**Task:** Nothing outside the stretch is wanted. Repeat exactly the lines of the listing below from the one that contains "Go 1.18+引入的参数化多态：" through the one that contains "工作流中的接口契约 \(contract(ops)\) 映射到程序中的接口定义：", both ends included.

•••••

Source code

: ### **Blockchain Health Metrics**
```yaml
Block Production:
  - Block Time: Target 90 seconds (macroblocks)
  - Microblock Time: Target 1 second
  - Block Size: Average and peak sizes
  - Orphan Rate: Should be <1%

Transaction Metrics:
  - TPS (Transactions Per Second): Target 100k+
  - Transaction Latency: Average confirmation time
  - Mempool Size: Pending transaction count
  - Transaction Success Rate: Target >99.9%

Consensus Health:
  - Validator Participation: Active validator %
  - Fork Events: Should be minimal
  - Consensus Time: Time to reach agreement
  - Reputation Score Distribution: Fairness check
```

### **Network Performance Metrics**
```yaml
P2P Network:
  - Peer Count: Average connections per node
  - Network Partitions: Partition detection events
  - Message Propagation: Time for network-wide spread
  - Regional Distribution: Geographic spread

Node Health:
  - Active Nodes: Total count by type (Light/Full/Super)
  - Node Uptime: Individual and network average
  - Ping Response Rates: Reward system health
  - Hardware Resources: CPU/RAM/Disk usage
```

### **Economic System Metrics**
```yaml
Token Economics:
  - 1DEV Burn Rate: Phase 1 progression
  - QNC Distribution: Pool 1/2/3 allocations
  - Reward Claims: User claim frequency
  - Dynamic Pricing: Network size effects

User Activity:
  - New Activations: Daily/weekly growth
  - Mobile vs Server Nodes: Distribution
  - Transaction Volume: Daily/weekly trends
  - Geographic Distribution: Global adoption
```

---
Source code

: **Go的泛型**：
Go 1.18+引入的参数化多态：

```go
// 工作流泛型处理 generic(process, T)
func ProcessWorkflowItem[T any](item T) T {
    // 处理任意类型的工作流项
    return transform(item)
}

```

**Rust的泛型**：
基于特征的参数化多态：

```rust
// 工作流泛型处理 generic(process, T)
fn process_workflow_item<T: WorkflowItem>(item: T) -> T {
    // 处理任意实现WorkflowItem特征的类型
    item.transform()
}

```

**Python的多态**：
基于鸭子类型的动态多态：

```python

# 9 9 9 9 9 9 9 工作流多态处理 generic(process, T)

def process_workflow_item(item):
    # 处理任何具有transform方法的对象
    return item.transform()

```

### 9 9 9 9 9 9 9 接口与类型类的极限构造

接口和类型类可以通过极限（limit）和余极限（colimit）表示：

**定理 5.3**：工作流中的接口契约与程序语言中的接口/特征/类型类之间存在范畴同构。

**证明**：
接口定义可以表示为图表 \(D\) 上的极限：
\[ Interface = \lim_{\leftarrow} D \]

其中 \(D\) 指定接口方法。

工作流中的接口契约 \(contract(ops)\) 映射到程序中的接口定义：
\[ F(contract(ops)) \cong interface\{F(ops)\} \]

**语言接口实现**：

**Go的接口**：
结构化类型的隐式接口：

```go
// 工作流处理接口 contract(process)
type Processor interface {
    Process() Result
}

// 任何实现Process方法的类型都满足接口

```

•••••

**Result of the task:**
Go 1.18+引入的参数化多态：

```go
// 工作流泛型处理 generic(process, T)
func ProcessWorkflowItem[T any](item T) T {
    // 处理任意类型的工作流项
    return transform(item)
}

```

**Rust的泛型**：
基于特征的参数化多态：

```rust
// 工作流泛型处理 generic(process, T)
fn process_workflow_item<T: WorkflowItem>(item: T) -> T {
    // 处理任意实现WorkflowItem特征的类型
    item.transform()
}

```

**Python的多态**：
基于鸭子类型的动态多态：

```python

# 9 9 9 9 9 9 9 工作流多态处理 generic(process, T)

def process_workflow_item(item):
    # 处理任何具有transform方法的对象
    return item.transform()

```

### 9 9 9 9 9 9 9 接口与类型类的极限构造

接口和类型类可以通过极限（limit）和余极限（colimit）表示：

**定理 5.3**：工作流中的接口契约与程序语言中的接口/特征/类型类之间存在范畴同构。

**证明**：
接口定义可以表示为图表 \(D\) 上的极限：
\[ Interface = \lim_{\leftarrow} D \]

其中 \(D\) 指定接口方法。

工作流中的接口契约 \(contract(ops)\) 映射到程序中的接口定义：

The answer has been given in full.